On Mon, May 9, 2022, at 11:09 AM, Antonin Houska wrote:
Now that the user can specify rows and columns to be omitted from the logical
replication [1], I suppose hiding rows and columns from the subscriber is an
important use case. However, since the subscription connection user (i.e. the
user specified in the CREATE SUBSCRIPTION ... CONNECTION ... command) needs
SELECT permission on the replicated table (on the publication side), he can
just use another publication (which has different filters or no filters at
all) to get the supposedly-hidden data replicated.

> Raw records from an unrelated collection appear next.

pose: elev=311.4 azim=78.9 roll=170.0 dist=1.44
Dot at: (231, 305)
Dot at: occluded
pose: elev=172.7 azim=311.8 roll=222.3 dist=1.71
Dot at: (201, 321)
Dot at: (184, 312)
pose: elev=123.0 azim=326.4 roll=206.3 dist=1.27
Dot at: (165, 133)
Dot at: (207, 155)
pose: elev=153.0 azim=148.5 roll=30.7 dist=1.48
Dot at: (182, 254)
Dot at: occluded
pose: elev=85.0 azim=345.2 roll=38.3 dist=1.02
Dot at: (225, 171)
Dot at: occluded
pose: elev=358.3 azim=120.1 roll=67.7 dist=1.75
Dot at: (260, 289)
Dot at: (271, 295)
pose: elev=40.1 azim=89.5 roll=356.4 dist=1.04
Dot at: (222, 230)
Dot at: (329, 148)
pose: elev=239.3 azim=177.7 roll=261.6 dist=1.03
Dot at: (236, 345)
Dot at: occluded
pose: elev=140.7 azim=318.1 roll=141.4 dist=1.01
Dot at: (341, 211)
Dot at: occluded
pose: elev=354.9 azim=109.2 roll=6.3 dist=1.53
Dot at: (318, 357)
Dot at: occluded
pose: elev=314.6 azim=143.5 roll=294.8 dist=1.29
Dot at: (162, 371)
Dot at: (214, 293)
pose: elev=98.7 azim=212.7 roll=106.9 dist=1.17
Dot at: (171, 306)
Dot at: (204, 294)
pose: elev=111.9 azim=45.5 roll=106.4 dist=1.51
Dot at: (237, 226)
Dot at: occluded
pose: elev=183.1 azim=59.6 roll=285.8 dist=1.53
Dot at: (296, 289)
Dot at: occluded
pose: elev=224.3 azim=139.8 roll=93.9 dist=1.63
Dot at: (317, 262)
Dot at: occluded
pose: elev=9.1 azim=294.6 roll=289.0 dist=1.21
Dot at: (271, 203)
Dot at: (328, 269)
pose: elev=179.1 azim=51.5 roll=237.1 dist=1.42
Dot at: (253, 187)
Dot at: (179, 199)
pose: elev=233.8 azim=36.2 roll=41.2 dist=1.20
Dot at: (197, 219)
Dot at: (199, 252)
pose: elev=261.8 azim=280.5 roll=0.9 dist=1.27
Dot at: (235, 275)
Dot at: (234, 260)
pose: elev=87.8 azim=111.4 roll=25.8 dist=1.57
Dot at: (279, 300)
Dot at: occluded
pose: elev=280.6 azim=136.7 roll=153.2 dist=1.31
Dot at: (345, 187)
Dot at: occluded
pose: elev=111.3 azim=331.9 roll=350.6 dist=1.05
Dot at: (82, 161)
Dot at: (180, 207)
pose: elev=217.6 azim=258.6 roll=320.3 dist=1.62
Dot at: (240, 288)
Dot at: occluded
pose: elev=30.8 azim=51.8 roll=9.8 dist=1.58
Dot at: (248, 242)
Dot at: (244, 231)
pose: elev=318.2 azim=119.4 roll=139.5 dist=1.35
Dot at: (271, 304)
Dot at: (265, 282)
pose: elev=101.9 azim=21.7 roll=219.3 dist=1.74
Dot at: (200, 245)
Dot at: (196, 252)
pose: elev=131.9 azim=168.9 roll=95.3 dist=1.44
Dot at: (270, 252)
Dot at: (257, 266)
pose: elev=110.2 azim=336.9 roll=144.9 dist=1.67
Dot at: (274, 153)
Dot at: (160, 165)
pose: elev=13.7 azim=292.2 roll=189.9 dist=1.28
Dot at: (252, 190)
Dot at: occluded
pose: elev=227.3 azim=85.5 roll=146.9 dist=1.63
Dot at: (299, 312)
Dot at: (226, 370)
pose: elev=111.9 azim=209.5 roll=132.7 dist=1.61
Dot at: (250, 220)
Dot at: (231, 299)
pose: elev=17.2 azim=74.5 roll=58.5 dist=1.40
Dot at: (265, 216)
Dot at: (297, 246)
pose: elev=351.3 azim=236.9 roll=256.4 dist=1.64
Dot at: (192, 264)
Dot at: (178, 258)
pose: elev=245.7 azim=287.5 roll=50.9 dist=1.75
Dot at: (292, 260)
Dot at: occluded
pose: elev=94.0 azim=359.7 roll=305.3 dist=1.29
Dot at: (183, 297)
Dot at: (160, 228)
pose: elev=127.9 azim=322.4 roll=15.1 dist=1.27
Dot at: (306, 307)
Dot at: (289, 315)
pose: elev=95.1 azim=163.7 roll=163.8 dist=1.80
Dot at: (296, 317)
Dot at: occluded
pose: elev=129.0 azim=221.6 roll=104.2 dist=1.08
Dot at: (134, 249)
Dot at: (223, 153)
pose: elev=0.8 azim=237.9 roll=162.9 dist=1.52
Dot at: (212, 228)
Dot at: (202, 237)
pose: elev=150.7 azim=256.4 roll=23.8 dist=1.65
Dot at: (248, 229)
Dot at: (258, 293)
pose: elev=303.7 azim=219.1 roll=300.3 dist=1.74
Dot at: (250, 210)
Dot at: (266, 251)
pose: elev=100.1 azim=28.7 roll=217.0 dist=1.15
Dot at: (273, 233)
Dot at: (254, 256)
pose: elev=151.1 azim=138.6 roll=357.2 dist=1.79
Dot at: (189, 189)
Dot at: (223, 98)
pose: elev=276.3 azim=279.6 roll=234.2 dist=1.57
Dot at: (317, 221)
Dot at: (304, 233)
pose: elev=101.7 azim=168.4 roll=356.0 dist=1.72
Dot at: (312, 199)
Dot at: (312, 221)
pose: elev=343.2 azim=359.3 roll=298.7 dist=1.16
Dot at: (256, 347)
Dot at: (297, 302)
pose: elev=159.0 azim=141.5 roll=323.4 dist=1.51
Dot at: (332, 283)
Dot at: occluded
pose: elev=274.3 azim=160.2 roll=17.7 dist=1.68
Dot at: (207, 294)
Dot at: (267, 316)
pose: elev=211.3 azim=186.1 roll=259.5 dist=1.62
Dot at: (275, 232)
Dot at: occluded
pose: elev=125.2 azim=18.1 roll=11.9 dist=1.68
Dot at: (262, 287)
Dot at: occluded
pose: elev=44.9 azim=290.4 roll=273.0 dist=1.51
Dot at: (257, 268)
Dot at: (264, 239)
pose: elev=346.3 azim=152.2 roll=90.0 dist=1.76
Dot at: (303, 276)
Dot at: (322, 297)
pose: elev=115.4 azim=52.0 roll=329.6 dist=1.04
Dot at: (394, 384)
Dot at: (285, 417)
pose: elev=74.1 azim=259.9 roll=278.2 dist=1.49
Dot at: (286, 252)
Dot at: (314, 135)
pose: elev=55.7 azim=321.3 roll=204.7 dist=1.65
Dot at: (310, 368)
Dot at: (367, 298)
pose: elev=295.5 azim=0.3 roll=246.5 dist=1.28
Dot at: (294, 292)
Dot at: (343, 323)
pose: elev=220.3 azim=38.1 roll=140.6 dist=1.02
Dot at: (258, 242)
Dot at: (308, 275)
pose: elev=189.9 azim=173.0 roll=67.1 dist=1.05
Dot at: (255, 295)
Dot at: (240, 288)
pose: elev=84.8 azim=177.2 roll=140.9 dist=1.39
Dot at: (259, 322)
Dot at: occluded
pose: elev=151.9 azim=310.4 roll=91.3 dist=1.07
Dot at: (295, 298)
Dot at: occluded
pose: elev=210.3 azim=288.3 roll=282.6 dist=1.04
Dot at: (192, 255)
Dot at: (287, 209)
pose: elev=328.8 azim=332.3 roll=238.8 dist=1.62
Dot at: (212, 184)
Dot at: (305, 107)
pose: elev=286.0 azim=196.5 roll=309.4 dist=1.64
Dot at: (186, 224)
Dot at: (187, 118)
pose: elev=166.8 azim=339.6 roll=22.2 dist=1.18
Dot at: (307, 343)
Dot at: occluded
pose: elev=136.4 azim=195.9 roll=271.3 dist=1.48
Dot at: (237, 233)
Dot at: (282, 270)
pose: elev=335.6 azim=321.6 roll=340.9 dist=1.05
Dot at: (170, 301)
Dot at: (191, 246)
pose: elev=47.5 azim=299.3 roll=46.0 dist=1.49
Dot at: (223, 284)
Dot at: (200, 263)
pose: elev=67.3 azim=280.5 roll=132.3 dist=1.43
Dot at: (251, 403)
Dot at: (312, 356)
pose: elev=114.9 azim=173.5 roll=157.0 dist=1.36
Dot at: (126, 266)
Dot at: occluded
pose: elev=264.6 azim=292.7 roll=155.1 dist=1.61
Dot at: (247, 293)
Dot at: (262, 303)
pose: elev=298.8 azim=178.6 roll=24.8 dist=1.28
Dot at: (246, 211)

The required privileges were not relaxed on publisher after the row filter and
column list features. It is not just to "create another publication". Create
publications require CREATE privilege on databases (that is *not* granted to
PUBLIC).If you have an untrusted user that could bypass your rules about hidden
data, it is better to review your user privileges.
postgres=# CREATE ROLE foo REPLICATION LOGIN;
CREATE ROLE
postgres=# \c - foo
You are now connected to database "postgres" as user "foo".
postgres=> CREATE PUBLICATION pub1;
ERROR: permission denied for database postgres
The documentation [1] says
"The role used for the replication connection must have the REPLICATION
attribute (or be a superuser)."
You can use role foo for the replication connection but role foo couldn't be a
superuser. In this case, even if role foo open a connection to database
postgres, a publication cannot be created due to lack of privileges.
Don't we need privileges on publication (e.g GRANT USAGE ON PUBLICATION ...)
now?
Maybe. We rely on CREATE privilege on databases right now. If you say that
GRANT USAGE ON PUBLICATION is just a command that will have the same effect as
REPLICATION property [1] has right now, I would say it won't. Are you aiming a
fine-grained access control on publisher?